Of course, Bella Abzug was running the thing, and Gloria Steinem was
very much involved. Maya Angelo, Gloria Scott, who's now president of
Bennett College here, was involved. And we had several day's sessions,
going through these twenty-six categories and developing the
recommendations that we were going to be taken to President Carter,
asking him for support and for these things to be legislatively enacted
where necessary or administratively enacted where necessary. So we went
through them, and we voted. The abortion issue was the most emotional,
and it continues to be, of course. And one thing that interested me in
North Carolina was when the abortion issue came up, about half of the
delegates voted against it and most of them were black. And I think many
times we see that it's the blacks that are pushing for abortion, mainly
because of the effort to get money for women on welfare or poor women
who need an abortion and can't have it. But that wasn't true. There were
a lot of blacks that were against abortion. The
delegation that sat immediately in front of us was from Utah, and they
were Mormons. The Mormon Church had come out against the Equal Rights
Amendment, and these women, I don't know that all of them did, when that
vote came, stood up for it and the whole place went crazy.
[Laughter]
It was so emotional, and then they started singing, "We
Shall Overcome," and they just rushed over to that delegation
and embraced them. Because they had said, "Don't decide what
we're going to be for and what we're against. We will decide."

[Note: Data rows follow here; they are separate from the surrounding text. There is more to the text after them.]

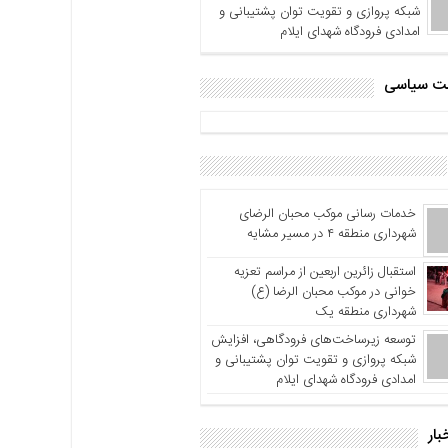
شبکه پروازی و تقویت توان پشتیبانی و
امدادی فرودگاه شهدای ایلام
اشت سیاسی
خدمات رسانی موکب محبان الرضای
شهرداری منطقه ۴ در مسیر مشایه
استقبال زائرین اربعین از مراسم تعزیه
خوانی در موکب محبان الرضا (ع)
شهرداری منطقه یک
توسعه زیرساخت‌های فرودگاهی، افزایش
شبکه پروازی و تقویت توان پشتیبانی و
امدادی فرودگاه شهدای ایلام
بار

And as they supported various things it was obvious that these were very
strong women, and they were going to make up their own minds. So you
came away with a tremendous feeling of camaraderie, that we were all out
there. And even with the women that were there that were trying to
disrupt it because their views were different, they were there and they
had a right to be there. And maybe they were so frustrated, they don't
know how else to do it, and maybe that's the only way they could get
their foot in the door, is to just fight as brutally as they could to
get into it. And of course, after that they printed all this up and took
it to President Carter. And we had a meeting in Washington after that,
which disappointed me very much. Because as they voted on the leadership
of who should be involved in presenting this and following this up, the
women that got it were not the ones that could do it.
- KATHY NASSTROM:
-
Why was that?
- GRACE JEMISON ROHRER:
-
Because there was a strong, well, this has to be just my perception
because I had watched this unfold. I think there's
often a resentment against leaders, against the Bella Abzugs and the
Gloria Steinems. They're out there. They have all this attention. And
you have people in there who are hungry to get involved, and they gang
up against them. It was a faction like this that were pushing in women
that had no business being in there. Not because there was anything
wrong with them, but they did not have the constituency. They did not
have the power. They did not have the recognition that would enable them
to push for some of these things. And it just sort of fizzled in a way.
I think it was picked up, but I saw it fizzling there. This is one thing
that I think we as women have to learn, which I think men know, is that
we go where the power is and we work with the power that we have. We
have to be tough on that. And that means sometimes leaving people out.
I'm a member of Women Executives in State Government, and these are
women who have been in cabinet level positions. They're women of power,
and they have gotten there and they continue to be there because they
are tough and they've made the hard decisions. And while they are
working for women in many, many ways, women is not the issue. It's
staying in and having the clout and the power, because only then can
they bring other women into it. And they're not soft on anything, and
they say it like it is and they're forcing women to recognize that
there's sometimes decisions you have to make that may not be the ones
you would like to make but they're the ones that are going to help you
survive. And if you survive, then it means that others will survive.